Black-box comparison of blue and green API surfaces
Authentication support for Bearer, API key, Basic, and Cookie
Risk scoring with prioritized findings (A–F)
OWASP API Top 10, PCI-DSS 4.0, SOC 2 Type II alignment
OpenAPI parsing with recursive $ref resolution
CLI and web dashboard with trend tracking

What is a blue/green deployment safety scan

A blue/green deployment safety scan checks the exposed API surface of each environment variant without accessing source code or runtime internals. The scanner submits read-only requests to both the blue and green endpoints, compares security characteristics, and produces a risk score with prioritized findings. Because the scan is black-box, it works regardless of language, framework, or cloud provider.

Common gaps when skipping the scan

Teams that skip a prerelease safety scan risk inconsistent security posture between blue and green environments. Common gaps include one environment allowing unauthenticated administrative endpoints, differences in CORS rules that expose credentials to unauthorized origins, and inconsistent enforcement of HTTPS redirects or HSTS. Such discrepancies can lead to privilege escalation, data exposure, or accidental production access through a misconfigured deployment.

A safe workflow for blue/green checks

Use a repeatable workflow that scans each environment before traffic is switched. Start with the blue environment to establish a baseline risk score, then run the same scan against green. Compare findings side by side and verify that new endpoints do not introduce authentication bypass, sensitive data exposure, or unsafe methods. Only switch traffic when risk scores are within acceptable variance and critical findings are addressed.

Example verification using the CLI:

middlebrick scan https://blue-api.example.com --auth-token "$BLUE_TOKEN" --output json
middlebrick scan https://green-api.example.com --auth-token "$GREEN_TOKEN" --output json

Coverage aligned to frameworks

middleBrick maps findings to PCI-DSS 4.0, SOC 2 Type II, and OWASP API Top 10 (2023). The scanner detects authentication bypass, JWT misconfigurations, IDOR, privilege escalation vectors, CORS misconfigurations, dangerous HTTP methods, and data exposure patterns such as API keys and PII. These results support audit evidence collection and help you prepare for compliance reviews without claiming certification.
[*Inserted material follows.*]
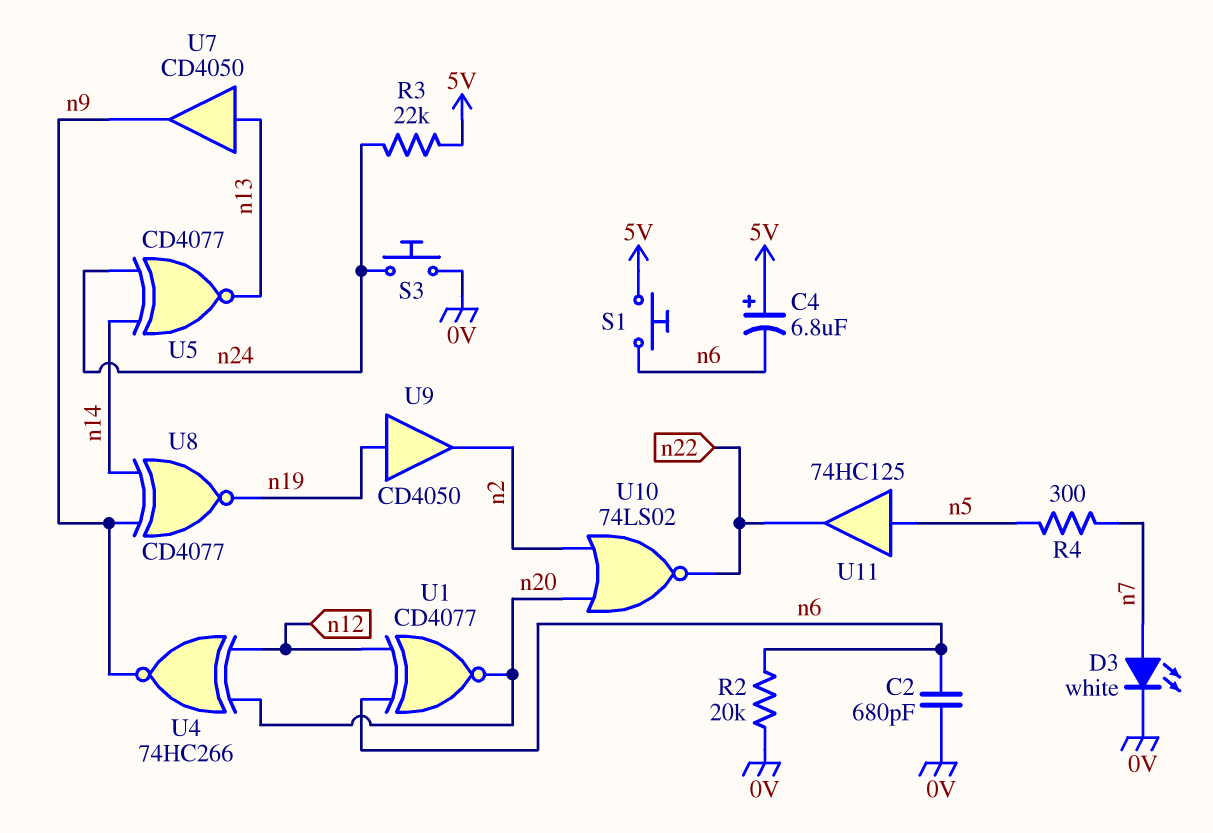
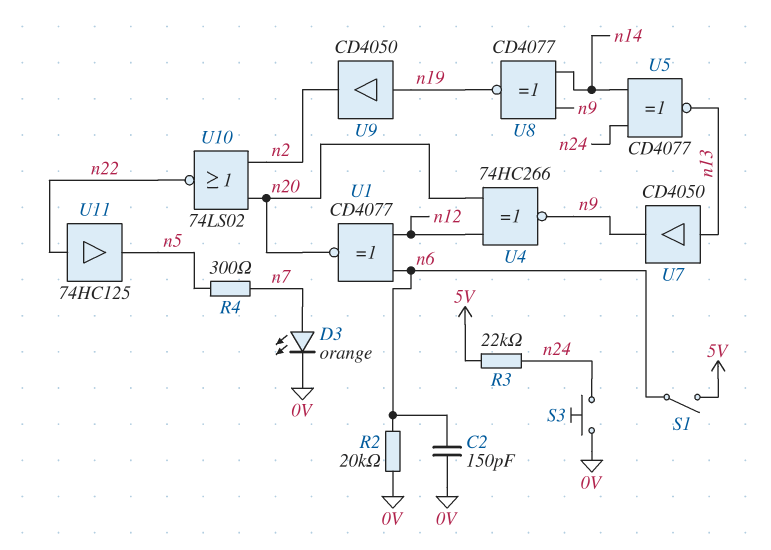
C2: 680pF (0V, n6) -> 150pF (0V, n6)
C4: 6.8uF (plus 5V, minus n6) -> none
D3: LED white (A n7, K 0V) -> LED orange (A n7, K 0V)
S1: button (5V, n6) -> switch (5V, n6)
U11: buffer 74HC125 (in n5, out n22) -> buffer 74HC125 (in n22, out n5)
What middleBrick covers out of the box

middleBrick performs a read-only check of both environments in under a minute, using GET and HEAD methods plus text-only POST for LLM probes. It supports Bearer, API key, Basic auth, and cookies for authenticated comparisons, with domain verification to ensure credentials are only used by the rightful owner. The scanner respects a strict header allowlist and does not modify, block, or remediate any findings.

Frequently Asked Questions

Can authenticated scans compare blue and green environments?

Yes. Provide separate tokens for each environment. The scanner validates domain ownership per environment and does not share credentials across targets.

Does the scanner detect differences in rate limiting between blue and green?

It identifies the presence or absence of rate-limiting headers and oversized responses, which helps highlight inconsistent resource protections across deployments.

How are LLM security probes handled in blue/green checks?

The scanner runs the same tiered LLM probes against each environment, comparing results for discrepancies in instruction override, jailbreak resilience, and PII extraction behavior.

Can findings be mapped to internal risk policies?

You can use the CLI or API to export structured results and integrate them with internal dashboards or risk-prioritization pipelines.

Does the scanner validate business logic differences between environments?

It does not. Business logic validation requires domain context and human review; the scanner reports observable security differences only.